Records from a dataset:
[Start of Attachment]
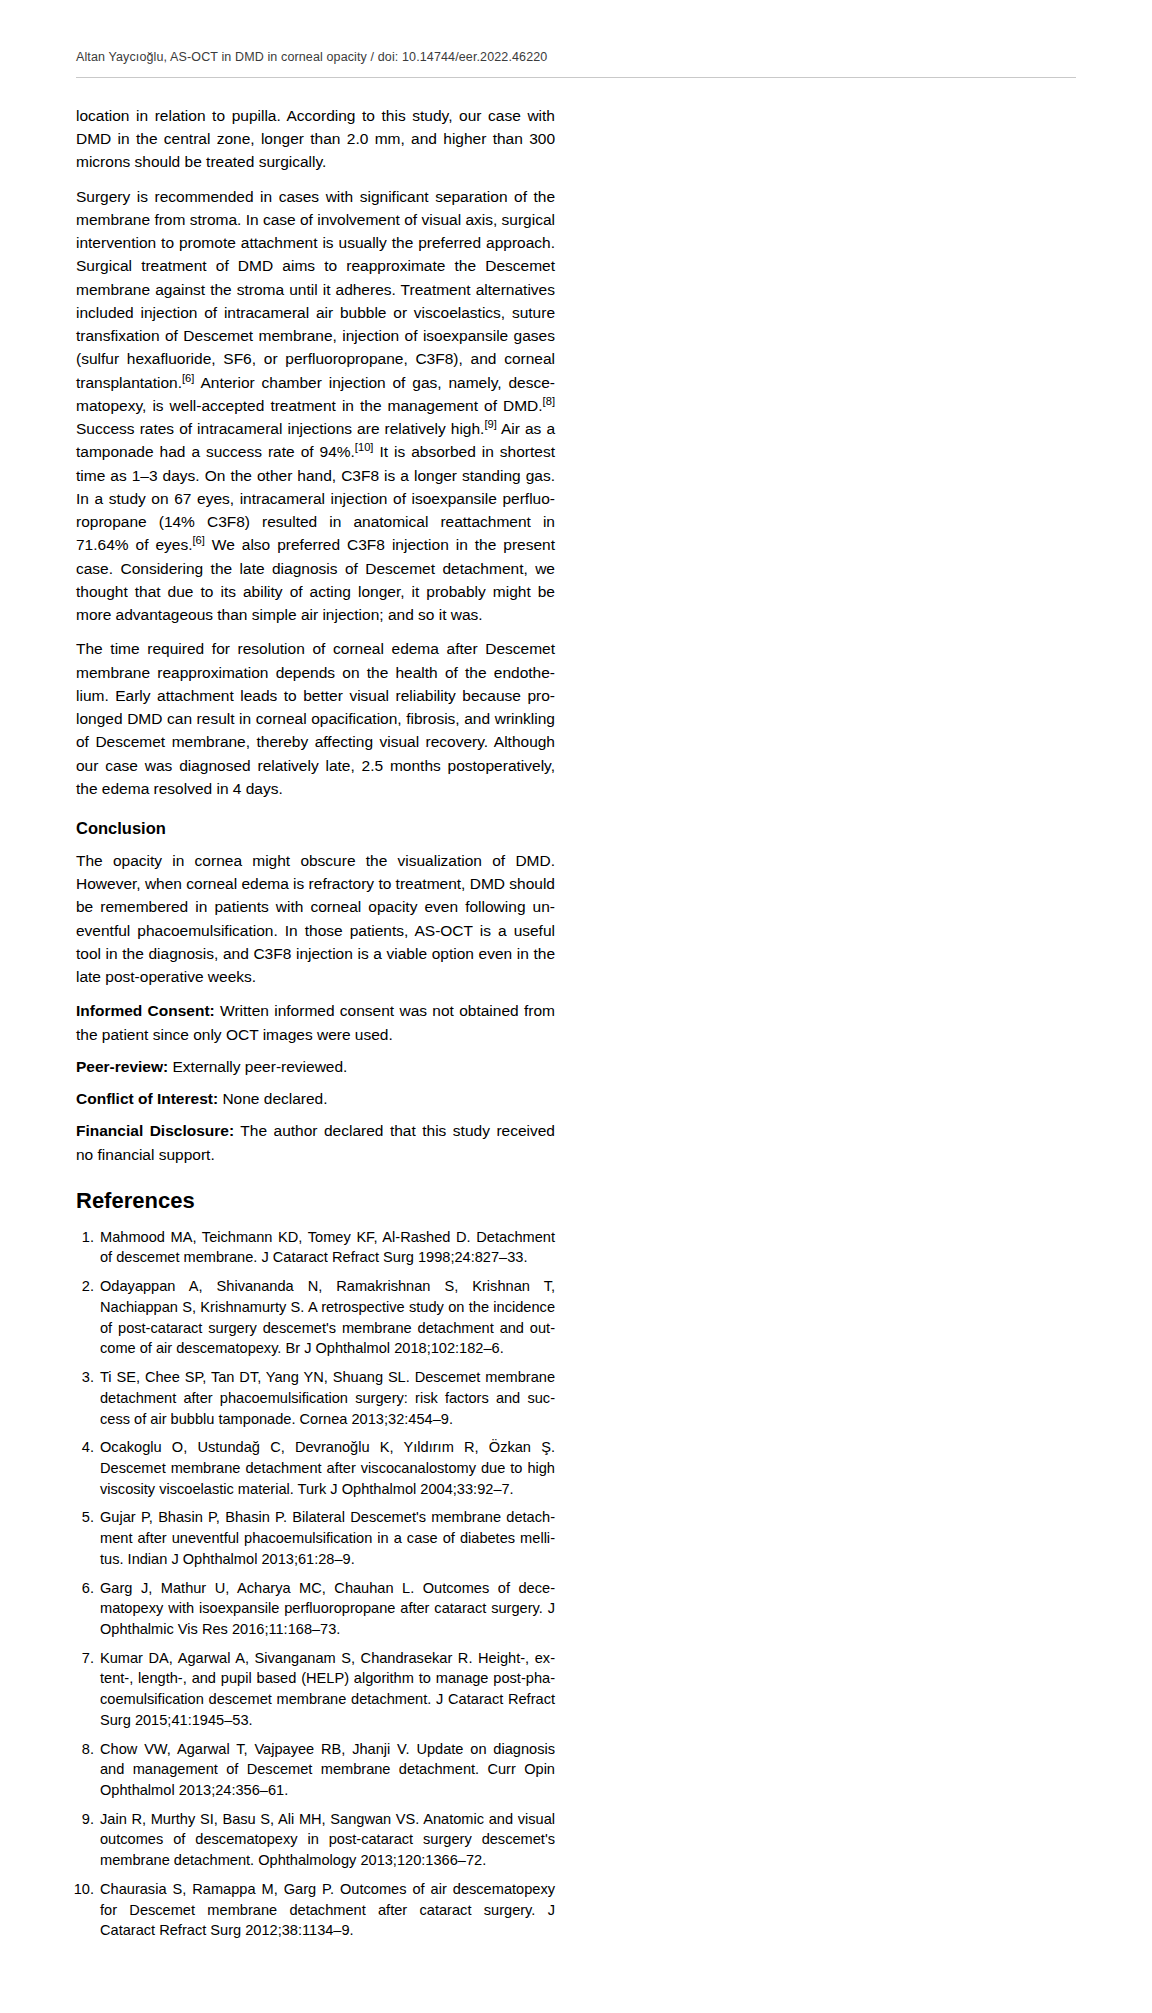Altan Yaycıoğlu, AS-OCT in DMD in corneal opacity / doi: 10.14744/eer.2022.46220
location in relation to pupilla. According to this study, our case with DMD in the central zone, longer than 2.0 mm, and higher than 300 microns should be treated surgically.
Surgery is recommended in cases with significant separation of the membrane from stroma. In case of involvement of visual axis, surgical intervention to promote attachment is usually the preferred approach. Surgical treatment of DMD aims to reapproximate the Descemet membrane against the stroma until it adheres. Treatment alternatives included injection of intracameral air bubble or viscoelastics, suture transfixation of Descemet membrane, injection of isoexpansile gases (sulfur hexafluoride, SF6, or perfluoropropane, C3F8), and corneal transplantation.[6] Anterior chamber injection of gas, namely, descematopexy, is well-accepted treatment in the management of DMD.[8] Success rates of intracameral injections are relatively high.[9] Air as a tamponade had a success rate of 94%.[10] It is absorbed in shortest time as 1–3 days. On the other hand, C3F8 is a longer standing gas. In a study on 67 eyes, intracameral injection of isoexpansile perfluoropropane (14% C3F8) resulted in anatomical reattachment in 71.64% of eyes.[6] We also preferred C3F8 injection in the present case. Considering the late diagnosis of Descemet detachment, we thought that due to its ability of acting longer, it probably might be more advantageous than simple air injection; and so it was.
The time required for resolution of corneal edema after Descemet membrane reapproximation depends on the health of the endothelium. Early attachment leads to better visual reliability because prolonged DMD can result in corneal opacification, fibrosis, and wrinkling of Descemet membrane, thereby affecting visual recovery. Although our case was diagnosed relatively late, 2.5 months postoperatively, the edema resolved in 4 days.
Conclusion
The opacity in cornea might obscure the visualization of DMD. However, when corneal edema is refractory to treatment, DMD should be remembered in patients with corneal opacity even following uneventful phacoemulsification. In those patients, AS-OCT is a useful tool in the diagnosis, and C3F8 injection is a viable option even in the late post-operative weeks.
Informed Consent: Written informed consent was not obtained from the patient since only OCT images were used.
Peer-review: Externally peer-reviewed.
Conflict of Interest: None declared.
Financial Disclosure: The author declared that this study received no financial support.
References
Mahmood MA, Teichmann KD, Tomey KF, Al-Rashed D. Detachment of descemet membrane. J Cataract Refract Surg 1998;24:827–33.
Odayappan A, Shivananda N, Ramakrishnan S, Krishnan T, Nachiappan S, Krishnamurty S. A retrospective study on the incidence of post-cataract surgery descemet's membrane detachment and outcome of air descematopexy. Br J Ophthalmol 2018;102:182–6.
Ti SE, Chee SP, Tan DT, Yang YN, Shuang SL. Descemet membrane detachment after phacoemulsification surgery: risk factors and success of air bubblu tamponade. Cornea 2013;32:454–9.
Ocakoglu O, Ustundağ C, Devranoğlu K, Yıldırım R, Özkan Ş. Descemet membrane detachment after viscocanalostomy due to high viscosity viscoelastic material. Turk J Ophthalmol 2004;33:92–7.
Gujar P, Bhasin P, Bhasin P. Bilateral Descemet's membrane detachment after uneventful phacoemulsification in a case of diabetes mellitus. Indian J Ophthalmol 2013;61:28–9.
Garg J, Mathur U, Acharya MC, Chauhan L. Outcomes of decematopexy with isoexpansile perfluoropropane after cataract surgery. J Ophthalmic Vis Res 2016;11:168–73.
Kumar DA, Agarwal A, Sivanganam S, Chandrasekar R. Height-, extent-, length-, and pupil based (HELP) algorithm to manage post-phacoemulsification descemet membrane detachment. J Cataract Refract Surg 2015;41:1945–53.
Chow VW, Agarwal T, Vajpayee RB, Jhanji V. Update on diagnosis and management of Descemet membrane detachment. Curr Opin Ophthalmol 2013;24:356–61.
Jain R, Murthy SI, Basu S, Ali MH, Sangwan VS. Anatomic and visual outcomes of descematopexy in post-cataract surgery descemet's membrane detachment. Ophthalmology 2013;120:1366–72.
Chaurasia S, Ramappa M, Garg P. Outcomes of air descematopexy for Descemet membrane detachment after cataract surgery. J Cataract Refract Surg 2012;38:1134–9.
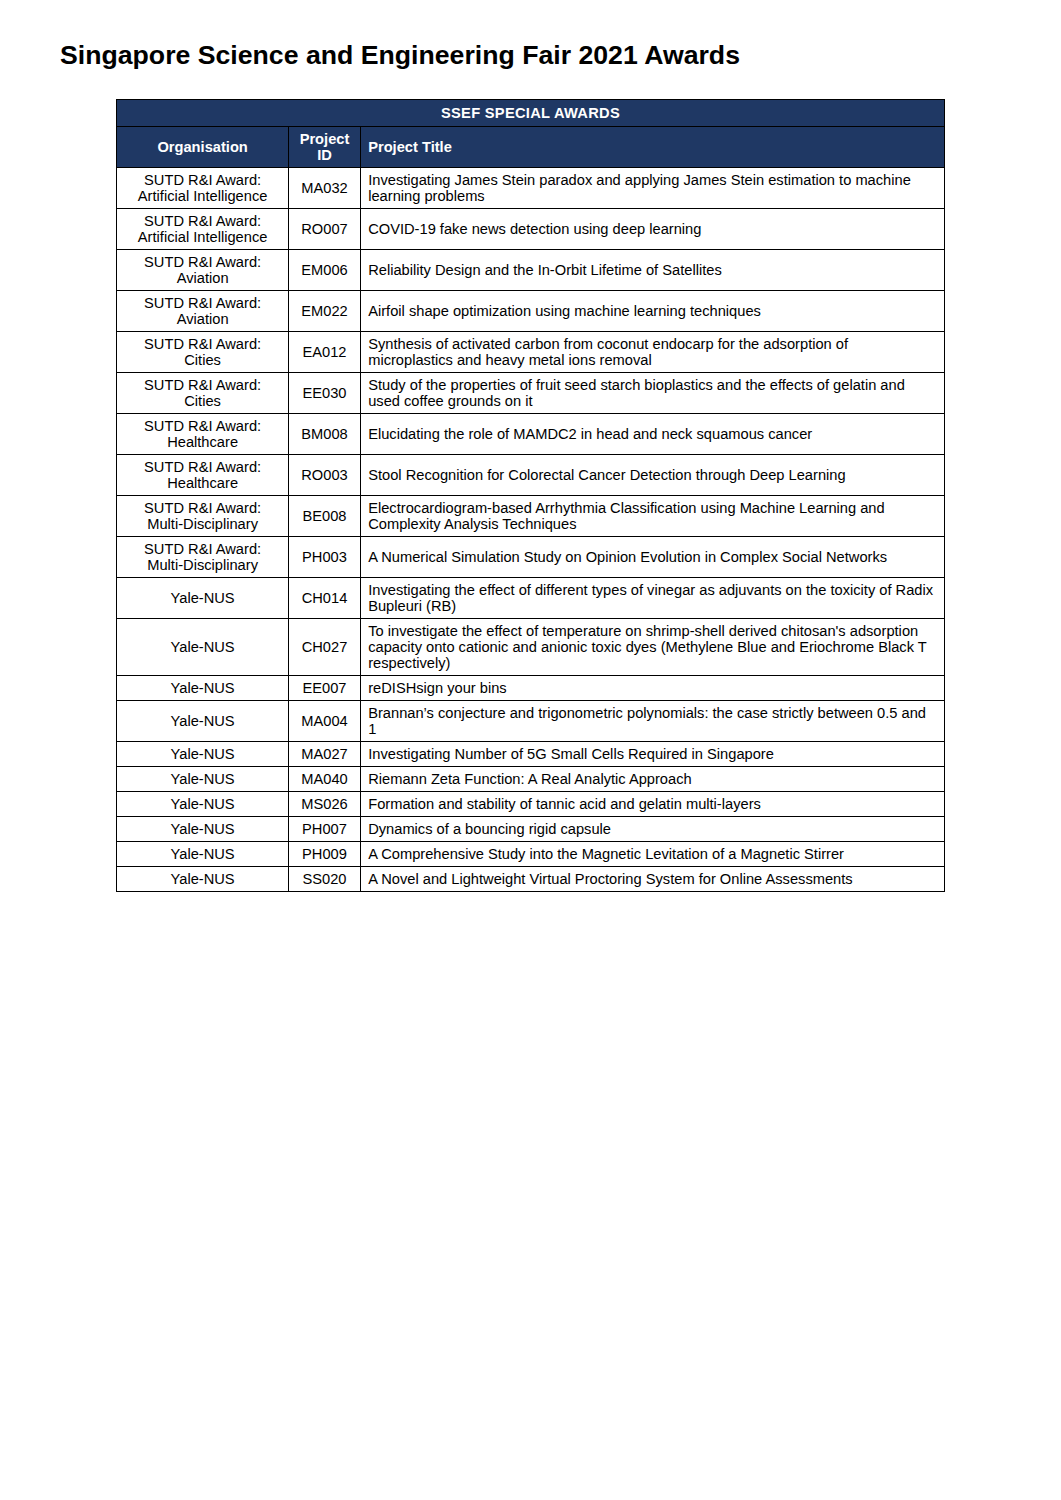Singapore Science and Engineering Fair 2021 Awards
SSEF SPECIAL AWARDS
| Organisation | Project ID | Project Title |
| --- | --- | --- |
| SUTD R&I Award: Artificial Intelligence | MA032 | Investigating James Stein paradox and applying James Stein estimation to machine learning problems |
| SUTD R&I Award: Artificial Intelligence | RO007 | COVID-19 fake news detection using deep learning |
| SUTD R&I Award: Aviation | EM006 | Reliability Design and the In-Orbit Lifetime of Satellites |
| SUTD R&I Award: Aviation | EM022 | Airfoil shape optimization using machine learning techniques |
| SUTD R&I Award: Cities | EA012 | Synthesis of activated carbon from coconut endocarp for the adsorption of microplastics and heavy metal ions removal |
| SUTD R&I Award: Cities | EE030 | Study of the properties of fruit seed starch bioplastics and the effects of gelatin and used coffee grounds on it |
| SUTD R&I Award: Healthcare | BM008 | Elucidating the role of MAMDC2 in head and neck squamous cancer |
| SUTD R&I Award: Healthcare | RO003 | Stool Recognition for Colorectal Cancer Detection through Deep Learning |
| SUTD R&I Award: Multi-Disciplinary | BE008 | Electrocardiogram-based Arrhythmia Classification using Machine Learning and Complexity Analysis Techniques |
| SUTD R&I Award: Multi-Disciplinary | PH003 | A Numerical Simulation Study on Opinion Evolution in Complex Social Networks |
| Yale-NUS | CH014 | Investigating the effect of different types of vinegar as adjuvants on the toxicity of Radix Bupleuri (RB) |
| Yale-NUS | CH027 | To investigate the effect of temperature on shrimp-shell derived chitosan's adsorption capacity onto cationic and anionic toxic dyes (Methylene Blue and Eriochrome Black T respectively) |
| Yale-NUS | EE007 | reDISHsign your bins |
| Yale-NUS | MA004 | Brannan’s conjecture and trigonometric polynomials: the case strictly between 0.5 and 1 |
| Yale-NUS | MA027 | Investigating Number of 5G Small Cells Required in Singapore |
| Yale-NUS | MA040 | Riemann Zeta Function: A Real Analytic Approach |
| Yale-NUS | MS026 | Formation and stability of tannic acid and gelatin multi-layers |
| Yale-NUS | PH007 | Dynamics of a bouncing rigid capsule |
| Yale-NUS | PH009 | A Comprehensive Study into the Magnetic Levitation of a Magnetic Stirrer |
| Yale-NUS | SS020 | A Novel and Lightweight Virtual Proctoring System for Online Assessments |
[End of Attachment]
:: What is being asked ::
I'd like the data above duplicated exactly, with no pictures included.

:: Completed exercise ::
Altan Yaycıoğlu, AS-OCT in DMD in corneal opacity / doi: 10.14744/eer.2022.46220
location in relation to pupilla. According to this study, our case with DMD in the central zone, longer than 2.0 mm, and higher than 300 microns should be treated surgically.
Surgery is recommended in cases with significant separation of the membrane from stroma. In case of involvement of visual axis, surgical intervention to promote attachment is usually the preferred approach. Surgical treatment of DMD aims to reapproximate the Descemet membrane against the stroma until it adheres. Treatment alternatives included injection of intracameral air bubble or viscoelastics, suture transfixation of Descemet membrane, injection of isoexpansile gases (sulfur hexafluoride, SF6, or perfluoropropane, C3F8), and corneal transplantation.[6] Anterior chamber injection of gas, namely, descematopexy, is well-accepted treatment in the management of DMD.[8] Success rates of intracameral injections are relatively high.[9] Air as a tamponade had a success rate of 94%.[10] It is absorbed in shortest time as 1–3 days. On the other hand, C3F8 is a longer standing gas. In a study on 67 eyes, intracameral injection of isoexpansile perfluoropropane (14% C3F8) resulted in anatomical reattachment in 71.64% of eyes.[6] We also preferred C3F8 injection in the present case. Considering the late diagnosis of Descemet detachment, we thought that due to its ability of acting longer, it probably might be more advantageous than simple air injection; and so it was.
The time required for resolution of corneal edema after Descemet membrane reapproximation depends on the health of the endothelium. Early attachment leads to better visual reliability because prolonged DMD can result in corneal opacification, fibrosis, and wrinkling of Descemet membrane, thereby affecting visual recovery. Although our case was diagnosed relatively late, 2.5 months postoperatively, the edema resolved in 4 days.
Conclusion
The opacity in cornea might obscure the visualization of DMD. However, when corneal edema is refractory to treatment, DMD should be remembered in patients with corneal opacity even following uneventful phacoemulsification. In those patients, AS-OCT is a useful tool in the diagnosis, and C3F8 injection is a viable option even in the late post-operative weeks.
Informed Consent: Written informed consent was not obtained from the patient since only OCT images were used.
Peer-review: Externally peer-reviewed.
Conflict of Interest: None declared.
Financial Disclosure: The author declared that this study received no financial support.
References
Mahmood MA, Teichmann KD, Tomey KF, Al-Rashed D. Detachment of descemet membrane. J Cataract Refract Surg 1998;24:827–33.
Odayappan A, Shivananda N, Ramakrishnan S, Krishnan T, Nachiappan S, Krishnamurty S. A retrospective study on the incidence of post-cataract surgery descemet's membrane detachment and outcome of air descematopexy. Br J Ophthalmol 2018;102:182–6.
Ti SE, Chee SP, Tan DT, Yang YN, Shuang SL. Descemet membrane detachment after phacoemulsification surgery: risk factors and success of air bubblu tamponade. Cornea 2013;32:454–9.
Ocakoglu O, Ustundağ C, Devranoğlu K, Yıldırım R, Özkan Ş. Descemet membrane detachment after viscocanalostomy due to high viscosity viscoelastic material. Turk J Ophthalmol 2004;33:92–7.
Gujar P, Bhasin P, Bhasin P. Bilateral Descemet's membrane detachment after uneventful phacoemulsification in a case of diabetes mellitus. Indian J Ophthalmol 2013;61:28–9.
Garg J, Mathur U, Acharya MC, Chauhan L. Outcomes of decematopexy with isoexpansile perfluoropropane after cataract surgery. J Ophthalmic Vis Res 2016;11:168–73.
Kumar DA, Agarwal A, Sivanganam S, Chandrasekar R. Height-, extent-, length-, and pupil based (HELP) algorithm to manage post-phacoemulsification descemet membrane detachment. J Cataract Refract Surg 2015;41:1945–53.
Chow VW, Agarwal T, Vajpayee RB, Jhanji V. Update on diagnosis and management of Descemet membrane detachment. Curr Opin Ophthalmol 2013;24:356–61.
Jain R, Murthy SI, Basu S, Ali MH, Sangwan VS. Anatomic and visual outcomes of descematopexy in post-cataract surgery descemet's membrane detachment. Ophthalmology 2013;120:1366–72.
Chaurasia S, Ramappa M, Garg P. Outcomes of air descematopexy for Descemet membrane detachment after cataract surgery. J Cataract Refract Surg 2012;38:1134–9.
Singapore Science and Engineering Fair 2021 Awards
SSEF SPECIAL AWARDS
| Organisation | Project ID | Project Title |
| --- | --- | --- |
| SUTD R&I Award: Artificial Intelligence | MA032 | Investigating James Stein paradox and applying James Stein estimation to machine learning problems |
| SUTD R&I Award: Artificial Intelligence | RO007 | COVID-19 fake news detection using deep learning |
| SUTD R&I Award: Aviation | EM006 | Reliability Design and the In-Orbit Lifetime of Satellites |
| SUTD R&I Award: Aviation | EM022 | Airfoil shape optimization using machine learning techniques |
| SUTD R&I Award: Cities | EA012 | Synthesis of activated carbon from coconut endocarp for the adsorption of microplastics and heavy metal ions removal |
| SUTD R&I Award: Cities | EE030 | Study of the properties of fruit seed starch bioplastics and the effects of gelatin and used coffee grounds on it |
| SUTD R&I Award: Healthcare | BM008 | Elucidating the role of MAMDC2 in head and neck squamous cancer |
| SUTD R&I Award: Healthcare | RO003 | Stool Recognition for Colorectal Cancer Detection through Deep Learning |
| SUTD R&I Award: Multi-Disciplinary | BE008 | Electrocardiogram-based Arrhythmia Classification using Machine Learning and Complexity Analysis Techniques |
| SUTD R&I Award: Multi-Disciplinary | PH003 | A Numerical Simulation Study on Opinion Evolution in Complex Social Networks |
| Yale-NUS | CH014 | Investigating the effect of different types of vinegar as adjuvants on the toxicity of Radix Bupleuri (RB) |
| Yale-NUS | CH027 | To investigate the effect of temperature on shrimp-shell derived chitosan's adsorption capacity onto cationic and anionic toxic dyes (Methylene Blue and Eriochrome Black T respectively) |
| Yale-NUS | EE007 | reDISHsign your bins |
| Yale-NUS | MA004 | Brannan’s conjecture and trigonometric polynomials: the case strictly between 0.5 and 1 |
| Yale-NUS | MA027 | Investigating Number of 5G Small Cells Required in Singapore |
| Yale-NUS | MA040 | Riemann Zeta Function: A Real Analytic Approach |
| Yale-NUS | MS026 | Formation and stability of tannic acid and gelatin multi-layers |
| Yale-NUS | PH007 | Dynamics of a bouncing rigid capsule |
| Yale-NUS | PH009 | A Comprehensive Study into the Magnetic Levitation of a Magnetic Stirrer |
| Yale-NUS | SS020 | A Novel and Lightweight Virtual Proctoring System for Online Assessments |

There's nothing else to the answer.